Oxygen May Hold Key to Evolution
For years, scientists have debated about the impact of environment on the progression of evolution. Precambrian oceans had low oxygen levels that sustaining life was nearly impossible. There had been a mystery as to why when only algae existed, suddenly more complex animal life appeared. High oxygen levels were vital to the survival of skeletal creatures.
A recent study is the first to distinguish between bodies of water with low and high oxygen levels. A research team comprised of geochemists, paleoecologists and geologists from the University College of London, the universities of Edinburgh, Leeds and Cambridge and the Geological Survey of Namibia uncovered this mystery. They worked at the Nama Group site, a group of well-preserved rocks with abundant fossils from early Cloudina, Namacatathies and Namaolitea animals. They analyzed the chemical composition of rock samples from the ancient sea floor in Namibia.
Dr. Rosalie Tostevin, a postdoctoral researcher in the Department of Earth Sciences at Oxford University and lead author of the study explains,
The question of why it took so long for complex animal life to appear on Earth has puzzled scientists for a long time. One argument has been that evolution simply doesn’t happen very quickly, but another popular hypothesis suggests that a rise in the level of oxygen in the oceans gave simple life-forms the fuel they needed o develop skeletons, mobility and other typical features of modern animals. Although there is geochemical evidence for a rise in oxygen in the oceans around the time of the appearance of more complex animals, it has been really difficult to prove a causal link. By tearing apart waters with high and low levels of oxygen and demonstrating that early skeletal animals were restricted to well-oxygenated waters, we have provided strong evidence that the availability of oxygen was a key requirement for the development of these animals. These well-oxygenated environments may have been in short supply, limiting habitat space in the ocean for the earliest animals.

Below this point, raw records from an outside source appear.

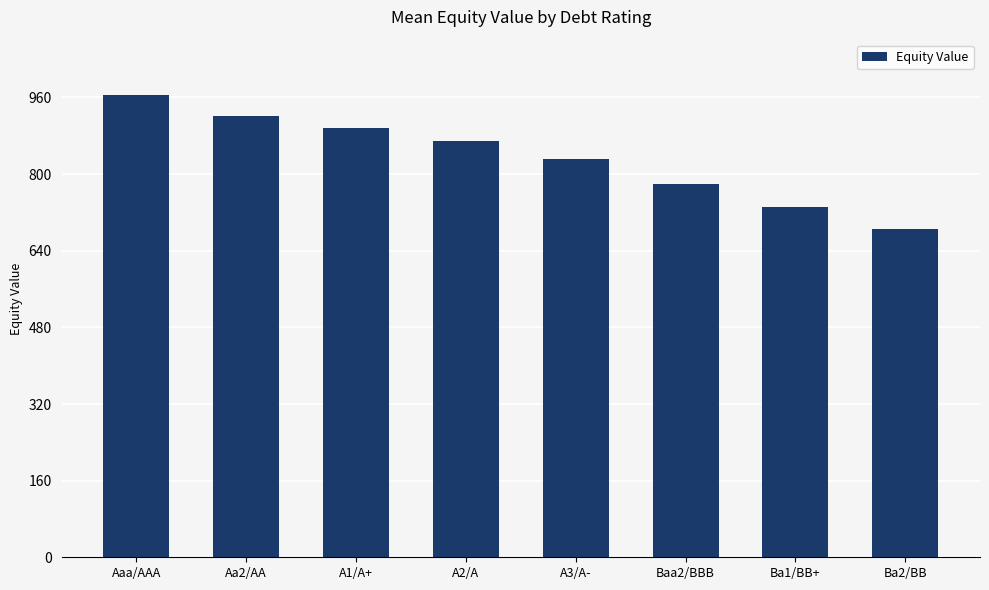

What is the sum of the values at Baa2/BBB and Aa2/AA?

1698.9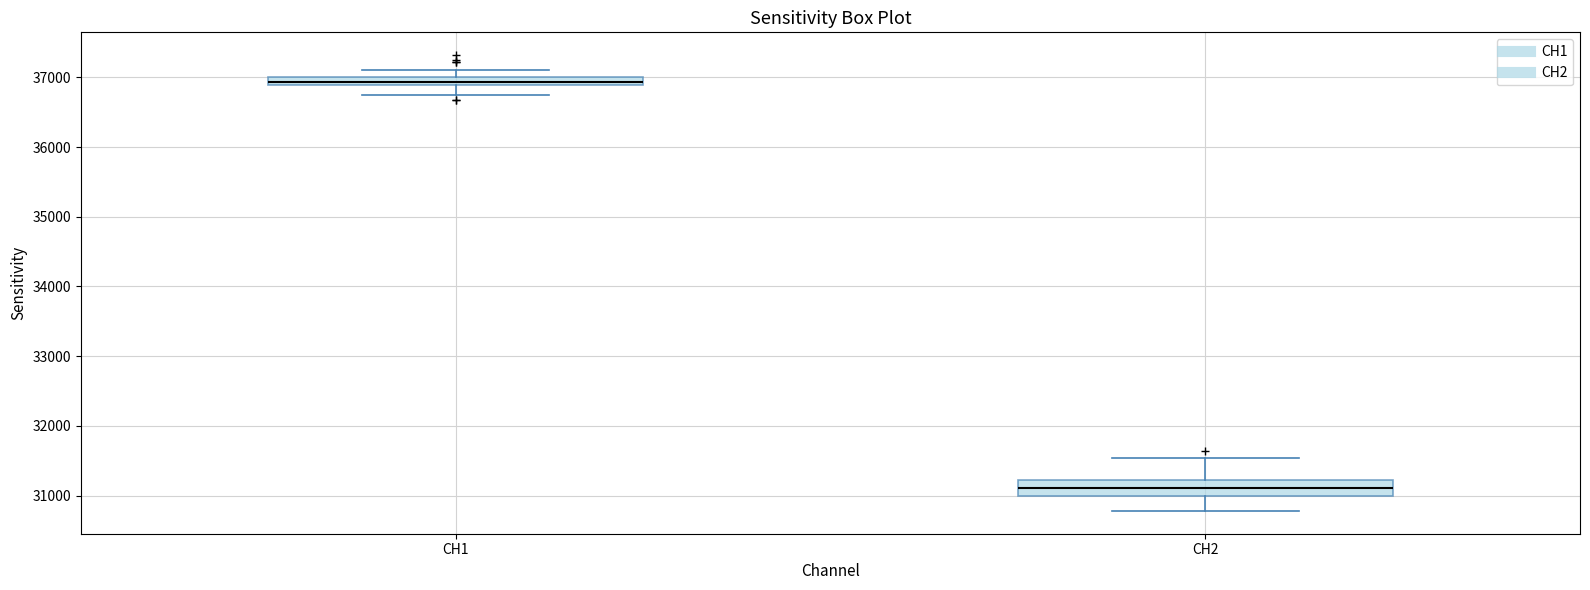

Which box is the tallest, from its lower edge to its upper edge?

CH2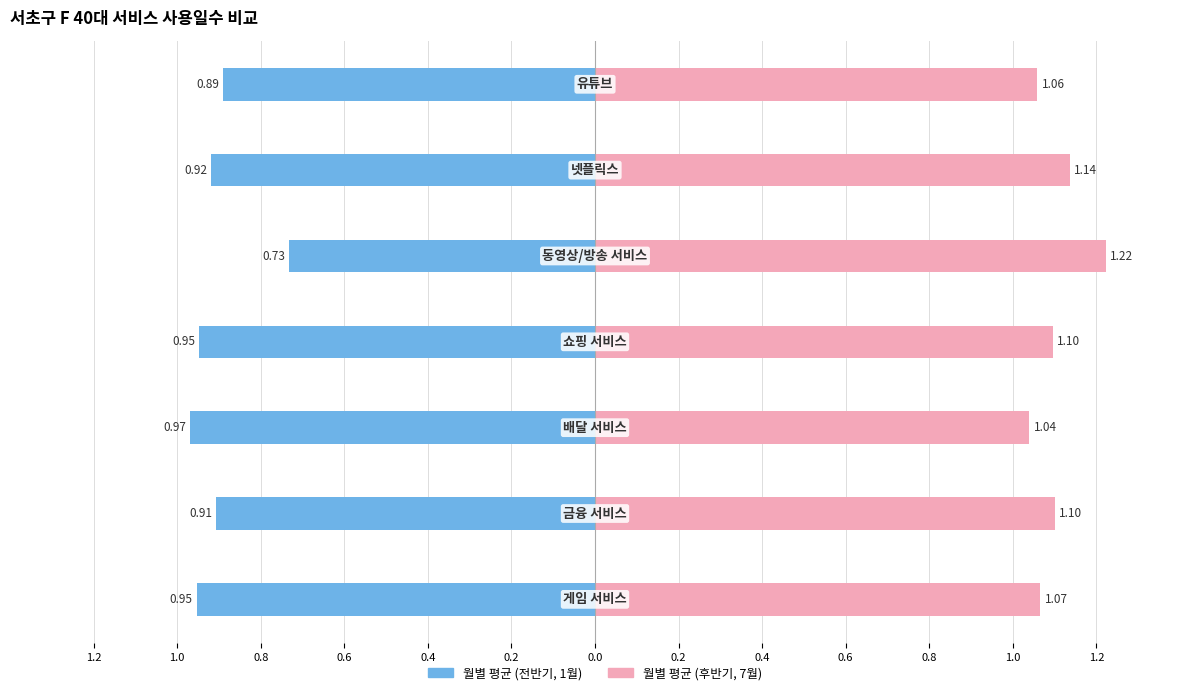

What are all the series names shown in the legend?

월별 평균 (전반기), 월별 평균 (후반기)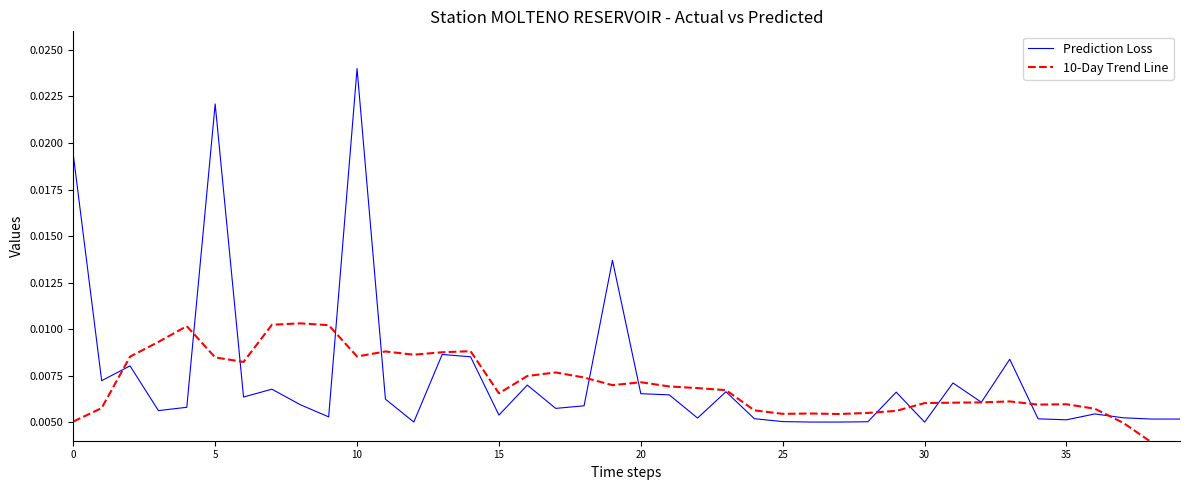

Is it true that Prediction Loss equals 0.0 at 24?

False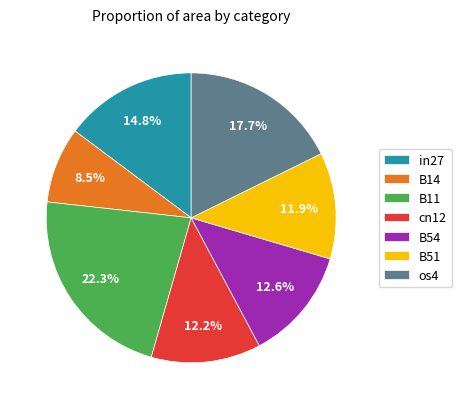

Does any single category account for the majority?

No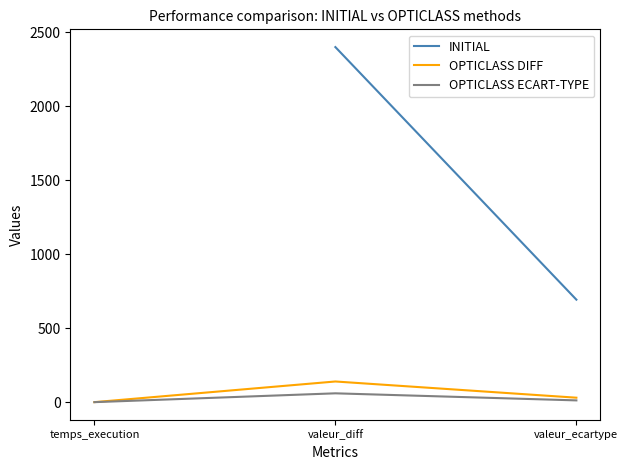

Which label corresponds to the largest value in the chart?

valeur_diff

The researchers discovered that levels of elements like cerium and iron detected in rocks showed that low-oxygen conditions occurred between well-oxygenated surface waters and fully anoxic, those depleted of dissolved oxygen, deep waters.
Dr. Tostevin adds,
Our work shows the first skeletal animals had high metabolic oxygen demands, suggesting they would have struggled to live in low oxygen waters. Their habitats were compressed into local well-oxygenated niches. The habitat compression may explain why complex animals didn’t evolve earlier in Earth history, and why we observe only limited diversity in Precambrian animal communities.
Our results tell us that there is a link between the evolution that took place during this time, and oxygen levels were key to this.